5. A graph database system supporting time-series data storage according to claim 4, wherein: the time sequence storage engine also comprises a creation time sequence index unit;

6. A graph database fusion storage method supporting time sequence data storage is characterized by comprising the following steps:

receiving data to be stored;

and if the data is the unstructured data, acquiring and storing the time stamp data of the unstructured data.

7. The method for fusion storage of a graph database supporting time-series data storage according to claim 6, further comprising: and if the data is structured data, storing the structured data to the attribute storage engine.
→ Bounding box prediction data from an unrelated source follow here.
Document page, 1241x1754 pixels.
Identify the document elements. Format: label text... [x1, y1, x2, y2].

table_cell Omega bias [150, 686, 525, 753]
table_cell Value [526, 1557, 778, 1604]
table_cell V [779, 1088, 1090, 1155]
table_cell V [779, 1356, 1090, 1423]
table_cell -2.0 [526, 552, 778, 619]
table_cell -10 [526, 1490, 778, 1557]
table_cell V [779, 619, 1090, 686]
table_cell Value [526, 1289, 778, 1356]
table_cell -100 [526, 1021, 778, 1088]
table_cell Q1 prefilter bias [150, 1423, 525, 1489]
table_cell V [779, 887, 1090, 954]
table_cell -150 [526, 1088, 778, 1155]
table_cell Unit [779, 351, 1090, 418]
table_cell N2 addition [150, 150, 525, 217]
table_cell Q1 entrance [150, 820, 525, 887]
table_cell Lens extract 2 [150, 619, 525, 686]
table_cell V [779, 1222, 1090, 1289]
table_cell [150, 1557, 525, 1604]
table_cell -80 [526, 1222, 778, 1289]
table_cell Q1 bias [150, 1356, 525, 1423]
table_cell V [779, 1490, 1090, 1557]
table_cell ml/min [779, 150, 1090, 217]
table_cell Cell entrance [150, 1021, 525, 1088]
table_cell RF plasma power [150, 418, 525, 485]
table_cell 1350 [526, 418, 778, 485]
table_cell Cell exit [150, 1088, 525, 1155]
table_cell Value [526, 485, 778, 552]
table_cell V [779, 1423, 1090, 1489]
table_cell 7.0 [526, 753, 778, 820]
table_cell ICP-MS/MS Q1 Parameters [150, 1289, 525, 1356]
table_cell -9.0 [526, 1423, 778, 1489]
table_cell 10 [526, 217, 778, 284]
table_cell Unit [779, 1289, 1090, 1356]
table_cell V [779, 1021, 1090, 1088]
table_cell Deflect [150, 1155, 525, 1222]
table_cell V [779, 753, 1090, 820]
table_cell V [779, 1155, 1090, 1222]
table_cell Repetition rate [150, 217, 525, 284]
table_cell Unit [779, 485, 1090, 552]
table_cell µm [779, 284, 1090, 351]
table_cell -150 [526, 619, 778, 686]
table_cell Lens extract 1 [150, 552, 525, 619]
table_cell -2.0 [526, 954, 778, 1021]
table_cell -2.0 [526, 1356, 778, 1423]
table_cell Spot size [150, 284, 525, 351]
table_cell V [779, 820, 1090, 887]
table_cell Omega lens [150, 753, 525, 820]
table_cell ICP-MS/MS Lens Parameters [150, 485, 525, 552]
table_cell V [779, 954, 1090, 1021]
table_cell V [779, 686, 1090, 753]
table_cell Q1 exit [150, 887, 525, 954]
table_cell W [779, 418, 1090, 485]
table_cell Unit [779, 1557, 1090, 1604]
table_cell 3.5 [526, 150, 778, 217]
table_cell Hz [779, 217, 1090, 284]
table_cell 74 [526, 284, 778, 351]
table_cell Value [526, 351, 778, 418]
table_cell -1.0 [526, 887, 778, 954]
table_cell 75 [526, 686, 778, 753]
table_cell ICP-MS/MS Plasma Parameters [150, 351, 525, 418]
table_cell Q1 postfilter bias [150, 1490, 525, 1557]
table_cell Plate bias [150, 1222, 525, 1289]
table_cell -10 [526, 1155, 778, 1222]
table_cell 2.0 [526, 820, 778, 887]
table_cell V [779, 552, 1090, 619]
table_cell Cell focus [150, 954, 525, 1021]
8. The method for fusion storage of a graph database supporting time-series data storage according to claim 6, wherein: if the data is unstructured data, acquiring and storing the timestamp data of the unstructured data comprises:

if the data is unstructured data, normalization processing is carried out on the unstructured data;

carrying out format unified processing on the data after normalization processing;

9. The method for fusion storage of a graph database supporting time-series data storage according to claim 8, wherein: the time stamp data of the data obtained and stored unstructured data after the data is processed uniformly according to the format comprises:

and acquiring and storing the time stamp data of the de-duplicated data.

10. The method for fusion storage of a graph database supporting time-series data storage according to claim 9, further comprising:

and creating a time sequence index according to the time stamp data so as to be convenient for later-period data calling or querying.